Через год после того, как эти деятели мирно разошлись, с Бочаровым случилась скоропостижная неприятность при загадочных обстоятельствах. Зато эта самая бриллиантовая побрякушка стала называться народным достоянием, и газеты хвалили ментов, с понтом они лично создали ювелирный шедевр. Коллекционер Собко искренне радовался, что вовремя расстался с небезопасной побрякушкой, а также за судьбу Бочарова. Потому что лучше иметь гроб у своей коллекции, чем лежать в настоящем, пусть даже таком богатом, как у Бочарова.
Исторический опыт доказал: нельзя втихую радоваться чужому несчастью, если непонятно откуда ждать сюрпризов. Тимуровцы собирателя Собко, изо всех сил помогавшие ему коллекционировать, не успели гавнуть, как их хозяина нашли в отремонтированной хате, обшмаленного не хуже курицы и с пеньковым галстуком на посиневшей шее. Два залетных уголовника, совершивших такую жестокость, были выслежены очень быстро. И хотя они ускользнули от осиротевшей бригады Собко, эти мерзавцы не ушли от нашей доблестной милиции. Один, правда, погиб во время так называемого огневого контакта, а со вторым случилась смертельная неприятность прямо у тюряге, но все равно заслуженное наказание их не миновало. И хотя наши газеты, в отличие от ленинградских, набрали себе в рот морской воды и всего, что в ней растворено, по поводу отличившихся ментов, гроб с золотым скелетом каким-то макаром совершенно случайно оказался у солдат правопорядка. Объявлять его народным достоянием, как и некоторые другие вещи покойного Собко, менты не торопились. Потому что сами стали потихоньку учиться понимать прекрасное и чего оно стоит.

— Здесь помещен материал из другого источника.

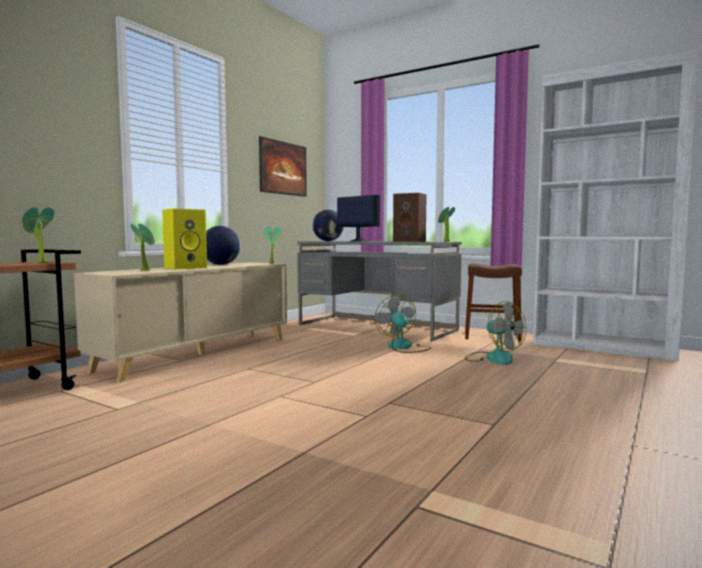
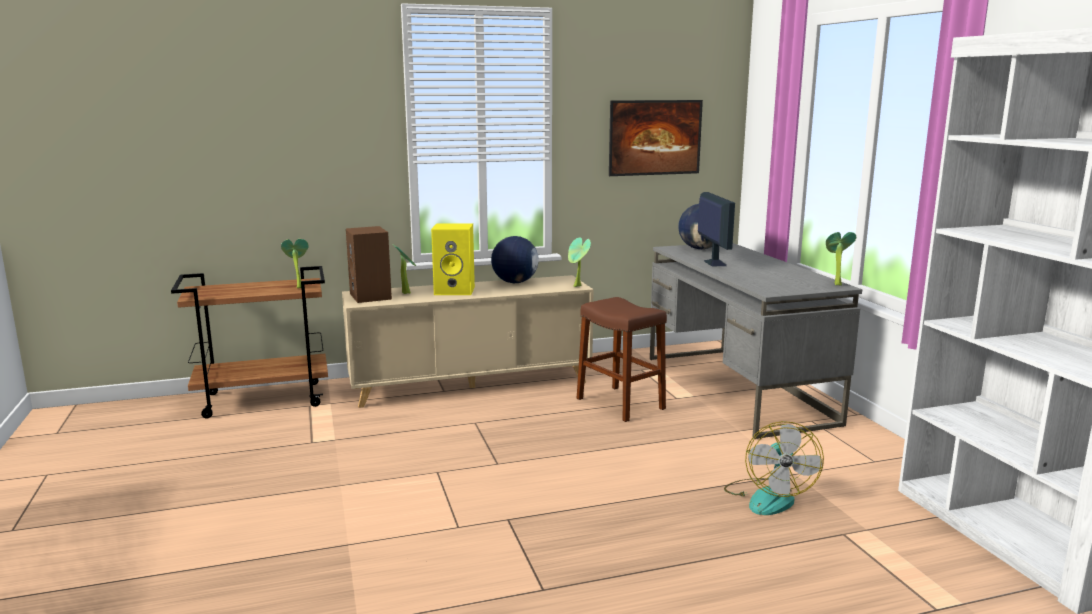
camera: 40 degrees right, 10 degrees up
fan [375,295,431,353] -> none
brown speaker [393,193,427,242] -> brown speaker moved to [346,226,392,303]
brown stool [465,264,522,342] -> brown stool moved to [577,297,667,422]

И пусть этот самый ювелирный гроб был подарен одному московскому деятелю, этих ментов через время повязали их же кореша, а наш народный закрытый суд сходу прислонил одного шустрого старлея до стены, отправив остальных на перевоспитание в спецлагерь для милицейских, партийных и других не чересчур проворовавшихся, но попавшихся, мелких сошек.
Ростислав Московский мог стерпеть даже то, что живет с виду скромнее руководства МВД всего Советского Союза. Но чтобы Щелоков прослыл еще большим коллекционером, чем он — об этом не могло быть и речи. Ростислав Московский поставил на крапленую карту свою репутацию, использовал кое-какие связи и даже вертолет, попутно откровенничая с доверенным лицом некого Андропова. В конце концов гроб остался у Ростислава, а не клюнувший на аппетитную приманку Щелоков — на своем боевом посту. Андропов остался недоволен. На целых шесть лет, пока Щелоков его усилиями все-таки дошел до того состояния, когда примерил на себя деревянный бушлат.
Пускай сам себе Леонид Ильич в те годы еще довольно внятно говорил за борьбу с правонарушениями, Ростиславу Московскому от этого легче не стало. Потому что, когда водитель рискует потерять права из-за нарушений правил дорожного движения, это может привести до аварии, даже если на заднем сидении лимузина дремлет постаревший Ростислав со своими дедовскими методами работы. Через неделю после гражданской панихиды ювелирное произведение Рахумовского досталось преемнику Ростислава Колдакову, который понимал, что бывает с автомобилями, если довести тормозные шланги до нужного состояния.
Колдаков не успел развернуться в полную силу, чтобы доказать всему цивилизованному миру, как надо трудиться, согласно последним съездовским призывам, и скоропостижно скончался от обширного инфаркта. Потому что Сева Гриб вполне хорошо делил Москву со старым Ростиславом и даже был по натуре крестным папой его осиротевшей сорокалетней малютки. Он мог бы простить несдержанность Ростислава, но наглое поведение рвущегося к полноте власти Колдакова не добавляло настроения.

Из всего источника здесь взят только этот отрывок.